SOURCE TEXT:
----------------------------------------

It all started many years ago with shark feeding at Stella Maris in the Bahamas. They wanted to stimulate some sharks into a feeding frenzy for the purpose of wildlife filming, and the German-run dive center there stumbled on what was to become a regular and spectacular diving experience. It became a way of getting close-up to these predators that was hitherto thought to be impossible.

Other dive centers in the Bahamas soon caught on, and before long, such shark dives were springing up all over the tropical world. Ben Rose at UNEXSO used a chain-mail suit and found that, so protected, he could actually pet the sharks. Herwarth Voigtmann in the Maldives first went that bit further by feeding them with the bait held in his mouth. His daughter was even photographed doing it in the nude! (An accident later resulted in shark feeding being banned in that country.)

Inevitably, people seek to be more adventurous as they get more confident. Today, we are regularly regaled with YouTube footage of snorkelers riding tiger sharks, pretty young women wearing little or nothing at all while breath-hold diving with sharks, and shark-feeders performing a variety of stunts for the benefit of the ubiquitous underwater cameras.

Jeremy Stafford-Deitsch, photographer and author of a best-selling shark diving book during the ’80s but now retired from diving, is scathing of such recent developments. “An often ugly stage of shark diving is upon us. The advances in underwater photographic equipment mean that getting fantastic photographs in reasonable conditions is almost guaranteed. While there are plenty of responsible dive operators offering superb shark dives to genuinely interested divers, a considerable number of attention-seeking types have emerged who, seeking to use sharks to make themselves famous, indulge in ever more vulgar and irresponsible stunts for the sake of the camera -- stunts that soon appear all over the Internet, and beyond. The perpetrators inevitably claim that their antics are for the benefit of the animals. Elbowing each other out of the way for the limited limelight, these divers must come up with ever more idiotic stunts; one aging ex-model even recently posed naked among circling sharks as her own contribution to shark conservation.”

George Burgess, the curator of the Shark Attack File at the Florida Museum of Natural History, has said, “It appears that the pendulum has completely swung. A newly restructured shark image has emerged in the shark-feeding dive communities, and sharks have been transformed from blood-thirsty man-eaters to playful puppies. As is often the case, the truth lies somewhere in between the two extremes.”

Cristina Zenato, a “shark consultant and trainer” in Freeport, Bahamas, has carried on with the sharkpetting tradition started by Ben Rose, and developed her shark dives into what may only be described as a spectacular shark ballet, handling and balancing compliant Caribbean reef sharks on their snouts and even kissing them. She apparently loves her sharks.

----------------------------------------

EXERCISE A:
In the shark diving text, where was Herwarth Voigtmann when he first fed sharks with the bait held in his mouth?
EXERCISE B:
Write out the shark diving text from "Other dive centers" to "in that country.)", swapping "chain-mail suit" for "steel mesh suit".

----------------------------------------

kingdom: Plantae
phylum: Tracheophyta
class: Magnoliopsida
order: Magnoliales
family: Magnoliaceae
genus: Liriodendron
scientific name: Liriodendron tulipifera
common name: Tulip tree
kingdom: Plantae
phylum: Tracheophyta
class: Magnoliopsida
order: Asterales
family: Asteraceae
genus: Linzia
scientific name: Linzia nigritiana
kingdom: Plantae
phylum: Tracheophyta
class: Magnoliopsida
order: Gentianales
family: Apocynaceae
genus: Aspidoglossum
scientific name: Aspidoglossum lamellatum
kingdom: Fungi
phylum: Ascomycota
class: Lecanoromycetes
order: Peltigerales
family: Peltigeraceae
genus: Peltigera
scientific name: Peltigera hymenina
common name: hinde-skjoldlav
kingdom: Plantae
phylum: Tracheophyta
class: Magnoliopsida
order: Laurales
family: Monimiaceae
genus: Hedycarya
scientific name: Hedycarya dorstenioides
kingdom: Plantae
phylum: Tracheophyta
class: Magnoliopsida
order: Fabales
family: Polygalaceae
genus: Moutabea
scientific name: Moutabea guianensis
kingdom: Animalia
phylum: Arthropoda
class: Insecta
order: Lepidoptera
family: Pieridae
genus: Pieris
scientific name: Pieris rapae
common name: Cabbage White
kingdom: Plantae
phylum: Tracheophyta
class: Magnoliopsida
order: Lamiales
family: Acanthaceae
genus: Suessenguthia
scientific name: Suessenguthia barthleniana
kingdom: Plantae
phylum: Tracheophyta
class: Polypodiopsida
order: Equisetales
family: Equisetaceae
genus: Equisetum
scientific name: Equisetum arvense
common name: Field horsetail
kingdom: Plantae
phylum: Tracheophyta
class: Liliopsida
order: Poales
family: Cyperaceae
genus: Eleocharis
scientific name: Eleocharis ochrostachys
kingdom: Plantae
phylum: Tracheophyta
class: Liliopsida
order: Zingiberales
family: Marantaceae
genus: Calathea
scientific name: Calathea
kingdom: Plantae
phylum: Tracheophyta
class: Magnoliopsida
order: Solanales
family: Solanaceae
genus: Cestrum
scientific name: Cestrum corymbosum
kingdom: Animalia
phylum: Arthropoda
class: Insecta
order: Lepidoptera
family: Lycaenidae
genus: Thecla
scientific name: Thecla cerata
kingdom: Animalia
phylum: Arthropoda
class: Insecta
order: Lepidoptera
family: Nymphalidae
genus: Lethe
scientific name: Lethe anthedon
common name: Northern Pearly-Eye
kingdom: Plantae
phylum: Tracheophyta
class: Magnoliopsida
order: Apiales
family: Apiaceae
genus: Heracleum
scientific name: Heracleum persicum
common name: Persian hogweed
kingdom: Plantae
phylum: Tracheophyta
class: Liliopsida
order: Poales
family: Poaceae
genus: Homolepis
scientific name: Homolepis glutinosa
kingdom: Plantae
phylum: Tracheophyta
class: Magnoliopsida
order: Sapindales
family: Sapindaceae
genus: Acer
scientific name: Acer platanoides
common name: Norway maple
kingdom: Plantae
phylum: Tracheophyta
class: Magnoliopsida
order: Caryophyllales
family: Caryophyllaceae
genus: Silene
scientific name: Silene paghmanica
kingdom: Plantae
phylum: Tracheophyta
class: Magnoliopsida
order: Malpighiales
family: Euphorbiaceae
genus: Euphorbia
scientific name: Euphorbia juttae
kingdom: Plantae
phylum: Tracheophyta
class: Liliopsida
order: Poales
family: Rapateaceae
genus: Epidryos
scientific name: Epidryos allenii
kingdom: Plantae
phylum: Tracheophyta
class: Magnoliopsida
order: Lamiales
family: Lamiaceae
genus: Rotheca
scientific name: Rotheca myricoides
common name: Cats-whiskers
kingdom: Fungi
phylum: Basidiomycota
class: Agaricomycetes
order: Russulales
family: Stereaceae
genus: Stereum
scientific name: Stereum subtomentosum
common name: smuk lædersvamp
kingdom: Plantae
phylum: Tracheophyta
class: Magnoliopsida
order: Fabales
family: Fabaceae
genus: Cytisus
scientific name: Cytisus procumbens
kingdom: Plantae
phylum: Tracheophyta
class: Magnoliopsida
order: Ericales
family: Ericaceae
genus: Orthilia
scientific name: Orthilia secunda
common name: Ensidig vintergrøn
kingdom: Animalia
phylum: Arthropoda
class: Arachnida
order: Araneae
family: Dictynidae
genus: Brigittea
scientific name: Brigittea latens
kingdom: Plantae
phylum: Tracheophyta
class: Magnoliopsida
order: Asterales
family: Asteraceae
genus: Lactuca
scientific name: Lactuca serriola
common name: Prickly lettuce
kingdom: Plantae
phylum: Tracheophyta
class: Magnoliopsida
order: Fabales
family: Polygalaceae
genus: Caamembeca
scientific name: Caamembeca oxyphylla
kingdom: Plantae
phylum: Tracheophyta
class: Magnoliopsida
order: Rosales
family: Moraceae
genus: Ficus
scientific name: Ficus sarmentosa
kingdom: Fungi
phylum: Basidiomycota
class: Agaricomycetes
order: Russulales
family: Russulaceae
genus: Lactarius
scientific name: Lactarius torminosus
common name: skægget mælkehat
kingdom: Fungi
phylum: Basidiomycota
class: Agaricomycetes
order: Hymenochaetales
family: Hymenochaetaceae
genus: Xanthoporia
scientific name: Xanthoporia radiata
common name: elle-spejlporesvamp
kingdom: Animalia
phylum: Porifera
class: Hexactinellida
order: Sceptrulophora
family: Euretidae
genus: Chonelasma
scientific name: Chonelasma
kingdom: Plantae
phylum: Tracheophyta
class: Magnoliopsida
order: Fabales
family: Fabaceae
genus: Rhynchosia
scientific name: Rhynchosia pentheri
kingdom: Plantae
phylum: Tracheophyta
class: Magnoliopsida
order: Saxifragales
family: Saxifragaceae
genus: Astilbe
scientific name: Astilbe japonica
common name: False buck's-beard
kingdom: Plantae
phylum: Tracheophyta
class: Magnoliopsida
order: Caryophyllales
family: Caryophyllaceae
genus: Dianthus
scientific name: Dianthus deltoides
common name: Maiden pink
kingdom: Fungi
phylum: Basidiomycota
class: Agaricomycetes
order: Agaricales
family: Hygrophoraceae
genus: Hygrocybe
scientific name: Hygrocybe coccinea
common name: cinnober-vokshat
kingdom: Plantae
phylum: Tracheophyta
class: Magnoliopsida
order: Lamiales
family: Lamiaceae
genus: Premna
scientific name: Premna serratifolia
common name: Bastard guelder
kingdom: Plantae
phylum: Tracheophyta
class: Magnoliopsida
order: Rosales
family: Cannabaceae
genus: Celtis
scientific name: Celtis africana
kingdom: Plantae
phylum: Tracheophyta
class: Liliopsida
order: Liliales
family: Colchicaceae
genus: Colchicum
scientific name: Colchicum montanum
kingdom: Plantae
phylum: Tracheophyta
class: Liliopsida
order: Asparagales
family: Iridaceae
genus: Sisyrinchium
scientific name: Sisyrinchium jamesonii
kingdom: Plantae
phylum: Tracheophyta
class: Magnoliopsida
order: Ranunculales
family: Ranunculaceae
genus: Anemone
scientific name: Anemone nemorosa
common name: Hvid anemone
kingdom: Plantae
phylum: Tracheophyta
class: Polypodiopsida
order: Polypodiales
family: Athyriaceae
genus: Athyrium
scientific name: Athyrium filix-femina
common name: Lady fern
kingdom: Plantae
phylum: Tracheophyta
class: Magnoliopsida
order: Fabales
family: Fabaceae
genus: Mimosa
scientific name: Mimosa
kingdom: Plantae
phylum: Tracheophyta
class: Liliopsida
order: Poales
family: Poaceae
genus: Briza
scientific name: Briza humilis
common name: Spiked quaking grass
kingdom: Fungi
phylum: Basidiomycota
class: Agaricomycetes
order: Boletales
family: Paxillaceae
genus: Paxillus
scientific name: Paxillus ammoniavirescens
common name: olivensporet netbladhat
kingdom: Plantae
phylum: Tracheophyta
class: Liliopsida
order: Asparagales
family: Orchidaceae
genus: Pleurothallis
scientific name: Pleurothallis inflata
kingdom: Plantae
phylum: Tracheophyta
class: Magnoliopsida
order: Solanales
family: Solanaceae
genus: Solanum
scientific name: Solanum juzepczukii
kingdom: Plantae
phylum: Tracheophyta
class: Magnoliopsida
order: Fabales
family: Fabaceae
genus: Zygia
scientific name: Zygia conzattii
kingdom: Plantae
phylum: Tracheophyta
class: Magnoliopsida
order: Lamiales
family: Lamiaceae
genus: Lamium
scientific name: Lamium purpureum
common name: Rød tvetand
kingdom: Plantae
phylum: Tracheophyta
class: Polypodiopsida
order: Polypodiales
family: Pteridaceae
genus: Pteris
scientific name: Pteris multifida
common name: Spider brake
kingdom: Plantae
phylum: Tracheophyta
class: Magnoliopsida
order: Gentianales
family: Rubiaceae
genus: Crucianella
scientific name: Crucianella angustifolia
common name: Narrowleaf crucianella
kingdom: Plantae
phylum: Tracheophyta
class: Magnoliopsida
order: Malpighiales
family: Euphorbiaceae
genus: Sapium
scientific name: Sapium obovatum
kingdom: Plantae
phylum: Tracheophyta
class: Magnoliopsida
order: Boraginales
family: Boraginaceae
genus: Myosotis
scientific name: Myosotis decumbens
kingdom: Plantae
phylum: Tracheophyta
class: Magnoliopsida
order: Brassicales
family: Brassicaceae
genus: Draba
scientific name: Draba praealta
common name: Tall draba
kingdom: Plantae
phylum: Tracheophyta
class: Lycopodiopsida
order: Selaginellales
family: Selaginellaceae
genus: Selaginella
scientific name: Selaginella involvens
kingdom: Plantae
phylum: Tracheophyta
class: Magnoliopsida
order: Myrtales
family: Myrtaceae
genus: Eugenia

----------------------------------------

WRITTEN SOLUTION A:
In the Maldives.

WRITTEN SOLUTION B:
Other dive centers in the Bahamas soon caught on, and before long, such shark dives were springing up all over the tropical world. Ben Rose at UNEXSO used a steel mesh suit and found that, so protected, he could actually pet the sharks. Herwarth Voigtmann in the Maldives first went that bit further by feeding them with the bait held in his mouth. His daughter was even photographed doing it in the nude! (An accident later resulted in shark feeding being banned in that country.)